The December recording was recorded in shallow water, revealing sounds of the river interspersed with some isolated creatures both sounding and moving close to the hydrophones. Short clicks and croaks are heard in between what sounds like wind, and a heavy but fine rain above ground. This short piece closes the year.
A rain storm introduces the November recording. An intensity of activity close to the hydrophones is also heard. The rain ebbs and flows, the soundings of a winter storm. Nonetheless, as this proceeds, the underwater creature intensely forages with deliberation. This reveals that even in the late autumn or winter, surprising activity can be detected under the water.
October opens with a creature foraging close to the hydrophones. However, the foraging is slower than in previous months, giving a sense of deliberation and consideration. The creature is, at times, accompanied briefly, but mostly is foraging alone.
The September sounds were conducted in conditions of some wind. The creaks of tied boat rope form a background to the creatures foraging and eating around the hydrophones.
In contrast to the July sounds punctuated by rain, the August sounds reveal once more an underwater setting where unidentified creatures forage, make popping sounds, and even a low cat-like noise. However, August is gentler than June, revealing that already the year is once again turning.
July opens with the sounds of the water. This recording was taken in deep water, with the hydrophones suspended in the river. Nevertheless, the hydrophones pick up the sounds of the water lapping against the boat in which the recording equipment was situated. There is a hollow emptiness to this month. A month that should be characterised by intense activity is instead characterised by a few moments of intense activity close to the hydrophones. This activity is noisy, revealing the curiosity of the creature in attempting to forage the hydrophones themselves. Then, halfway through the track, it appears as if noise has entered the recording system. This is the hiss of a heavy rain shower. The water runs faster as the rain pours. The creatures are silent. The interaction of water from the air and underwater is all we hear. As soon as it commenced, the shower is over, leaving the listener to witness the empty river and a single creature once more interacting with the hydrophones.
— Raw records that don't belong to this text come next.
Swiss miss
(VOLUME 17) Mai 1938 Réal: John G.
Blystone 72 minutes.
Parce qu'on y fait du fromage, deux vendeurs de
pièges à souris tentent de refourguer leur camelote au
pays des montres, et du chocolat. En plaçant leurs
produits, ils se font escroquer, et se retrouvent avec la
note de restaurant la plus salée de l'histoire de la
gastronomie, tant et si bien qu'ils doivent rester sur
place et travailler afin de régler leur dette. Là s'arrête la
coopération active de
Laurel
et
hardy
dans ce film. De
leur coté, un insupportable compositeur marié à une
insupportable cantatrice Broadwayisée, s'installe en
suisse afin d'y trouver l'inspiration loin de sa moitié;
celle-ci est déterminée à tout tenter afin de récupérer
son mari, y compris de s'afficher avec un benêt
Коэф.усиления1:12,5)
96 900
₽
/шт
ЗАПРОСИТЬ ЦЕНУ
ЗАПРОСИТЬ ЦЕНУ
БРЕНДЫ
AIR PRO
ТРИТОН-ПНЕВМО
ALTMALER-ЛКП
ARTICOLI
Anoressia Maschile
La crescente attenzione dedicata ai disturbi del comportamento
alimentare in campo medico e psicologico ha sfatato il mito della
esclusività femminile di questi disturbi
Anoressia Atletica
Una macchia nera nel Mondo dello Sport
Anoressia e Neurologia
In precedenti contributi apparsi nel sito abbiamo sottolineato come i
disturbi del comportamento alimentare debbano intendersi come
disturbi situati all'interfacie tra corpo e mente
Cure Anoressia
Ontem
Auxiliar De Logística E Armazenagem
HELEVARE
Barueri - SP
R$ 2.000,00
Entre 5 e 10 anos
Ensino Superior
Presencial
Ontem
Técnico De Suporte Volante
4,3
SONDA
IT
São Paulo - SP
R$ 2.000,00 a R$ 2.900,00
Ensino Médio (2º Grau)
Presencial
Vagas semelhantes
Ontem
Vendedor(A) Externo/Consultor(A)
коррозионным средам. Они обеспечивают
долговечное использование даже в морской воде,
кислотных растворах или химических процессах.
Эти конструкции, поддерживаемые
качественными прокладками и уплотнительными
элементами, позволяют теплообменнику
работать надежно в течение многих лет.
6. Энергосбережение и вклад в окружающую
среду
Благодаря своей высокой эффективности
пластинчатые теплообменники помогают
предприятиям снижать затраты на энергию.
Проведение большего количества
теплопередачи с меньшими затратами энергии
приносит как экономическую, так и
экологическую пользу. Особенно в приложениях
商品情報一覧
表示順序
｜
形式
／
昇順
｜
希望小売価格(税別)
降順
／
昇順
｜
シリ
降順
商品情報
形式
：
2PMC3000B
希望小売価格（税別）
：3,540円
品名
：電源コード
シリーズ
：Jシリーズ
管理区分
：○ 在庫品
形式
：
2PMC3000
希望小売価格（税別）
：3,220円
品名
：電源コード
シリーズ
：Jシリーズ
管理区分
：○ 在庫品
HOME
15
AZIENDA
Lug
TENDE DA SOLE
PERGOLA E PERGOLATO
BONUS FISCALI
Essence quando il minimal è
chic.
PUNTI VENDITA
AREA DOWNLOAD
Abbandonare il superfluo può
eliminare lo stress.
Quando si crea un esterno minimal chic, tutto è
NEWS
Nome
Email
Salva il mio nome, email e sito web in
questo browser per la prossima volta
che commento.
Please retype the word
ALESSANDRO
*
June commences with the sounds of the marine life foraging and eating material close to the hydrophones. In the background, chattering can be detected. Chirps and croaks are also present, but the overwhelming character of June is a foraging, at times urgent and frenetic, taking place under the water.
The month of May is characterised by a dramatic upsurge in marine activity. Long chattering vocalisations are interspersed with short croaks and creatures exploring the river. A rattling sound also enters the soundscape. A lapping of the water can also be heard throughout.
April commences with some water sounds, the recordings having taken place in a marina for small boats. The sounds here are of the interaction of the water with infrastructure. The backdrop of these sounds is punctuated by some soundings of the marine ecosystem. We hear some small croaks, and some animal movements close to the hydrophones.
March is largely punctuated by sounds of the water itself, the piece recorded at a relatively shallow lake shore. Despite this month associated with a lengthening of the evenings, and the turn to the brightness and life of Spring, the recordings reveal little activity in the ecosystem. Some activity late in the piece symbolically signals the return to Summertime as the clocks go forward at the end of the month.